Certainly for two or three hours after they left the barrister’s flat in Emperor’s Gate Arthur Hudson seemed a complete wreck. In vain Paul Renishaw told him that a mere piece of paper was not the best evidence to be found in the world—that an upright life would always stand higher than a couple of perjured witnesses—that it needed but a word to his friends to have rallied about him a mass of conflicting evidence that would assuredly put Ventris Blake and his scheme to complete extinction.
Somehow Arthur was filled with a great forboding that he was in no sense at an end of his knowledge of the millionaire’s villainies. “Mark my words,” said he, “Ventris Blake has not sprung this mine upon me simply to ruin me. For good or for ill he has conceived a wild and insane passion for Winifred Pontifex; and he will not rest until he succeeds in entangling her within the net he has so cleverly woven about me.”
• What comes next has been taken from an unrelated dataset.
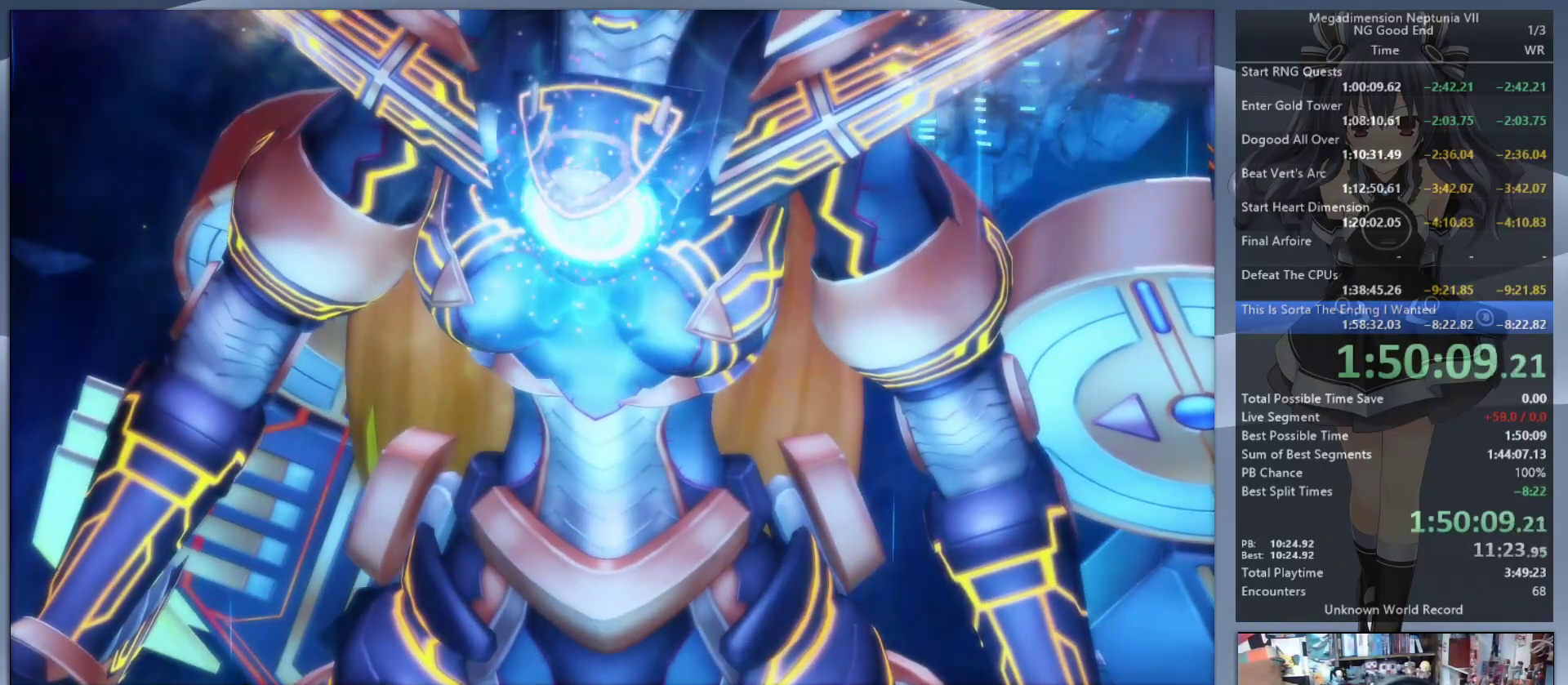
{"buttons": ["CROSS", "L2"], "left_stick": "center", "right_stick": "center", "events": [[33, "CROSS", "up"], [67, "CROSS", "down"], [200, "CROSS", "up"], [267, "CROSS", "down"], [367, "CROSS", "up"], [433, "CROSS", "down"]]}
“What if he does?” asked Paul, with that stout and loyal commonsense of his. “Winifred knows what a scoundrel he is, and she is no more likely to falter in her love for you than she is to yield to Vera Langford’s persuasion to give him just the mere colour of encouragement. No, I don’t think at this point you need trouble very much on that score. Just rouse yourself, and let us be practical, and consider the bearing of our present dangers. The real trouble is this—we don’t quite see how the attack will come upon us. Of course, it would be a fine thing for me if I could sit down right here and write one of our own sensational accounts of that terrible interview at Emperor’s Gate for The Moon. It would be talked about from one end of England to the other; and it would arouse and alarm all your friends. But I am not quite sure whether at this point it would be wise to do this.”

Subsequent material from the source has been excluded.